We could focus on the τ^2 variant that is more recent.

Evaluation metadata

Provide all available

  • Paper url: https://arxiv.org/abs/2406.12045
  • Github url: https://github.com/sierra-research/tau-bench
  • Dataset url: simulated

lewtun avatar Jul 24 '25 22:07 lewtun

Hi, would it be okay if an external contributor worked on this task?

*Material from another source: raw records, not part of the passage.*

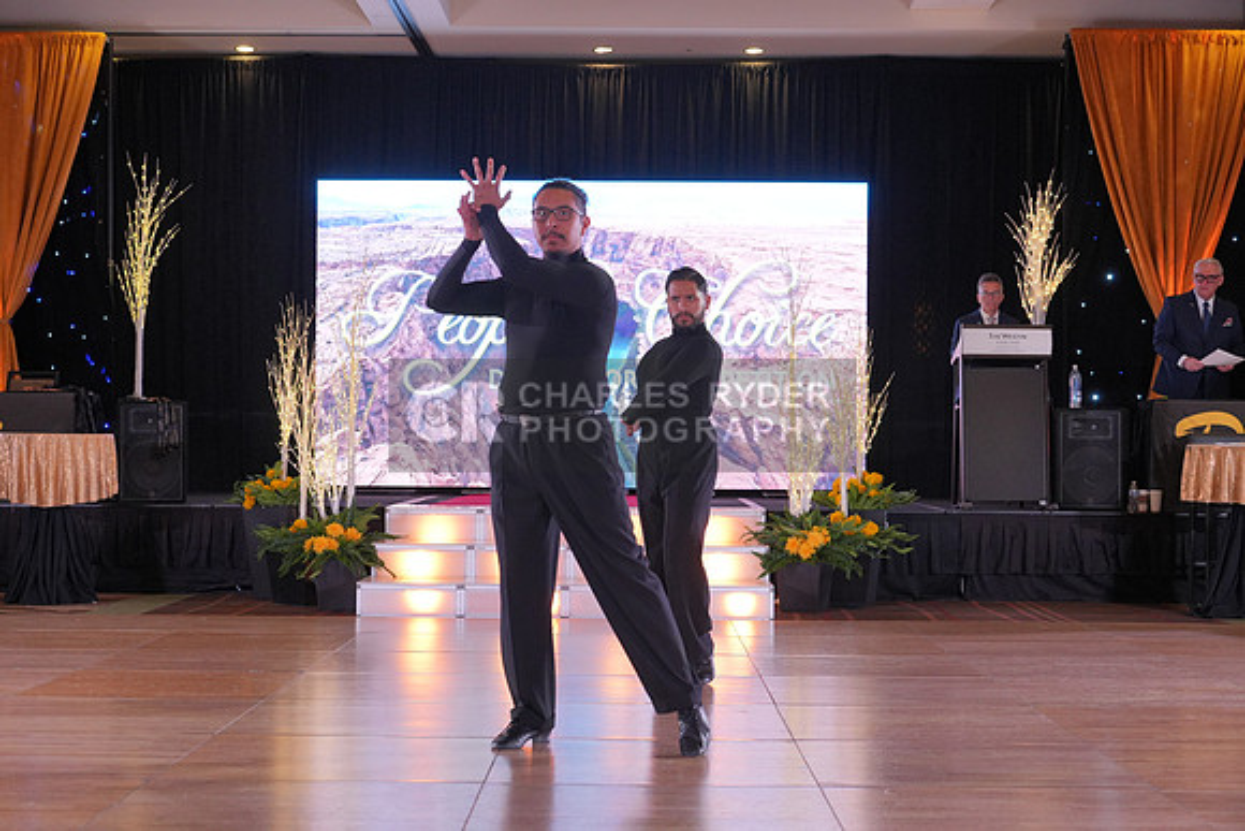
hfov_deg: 32.9
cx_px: 622
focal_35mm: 61
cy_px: 416
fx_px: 2110
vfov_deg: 22.3
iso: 2000
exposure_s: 1/400
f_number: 4
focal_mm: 61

yijun-lee avatar Sep 08 '25 10:09 yijun-lee

We'd be delighted! :)

clefourrier avatar Sep 08 '25 11:09 clefourrier

Hi @yijun-lee just FYI that the tau2_bench data is stored directly in their GitHub repo, so I created a copy on the Hub that can be downloaded at runtime: https://huggingface.co/datasets/HuggingFaceH4/tau2-bench-data

Note that this is a very complex benchmark and that for the vLLM backend, one must specify a specific tool-calling and reasoning parser to get correct results:

  • https://docs.vllm.ai/en/stable/features/tool_calling.html
  • https://docs.vllm.ai/en/stable/features/reasoning_outputs.html

You can see in my fork, how I run both a local user and assistant agent with vLLM: https://github.com/huggingface/tau2-bench/blob/trl-internal/run_tau2_local.sh

lewtun avatar Sep 08 '25 14:09 lewtun

A potential implementation using inspect: https://github.com/groq/openbench/pull/294

xeophon avatar Nov 10 '25 16:11 xeophon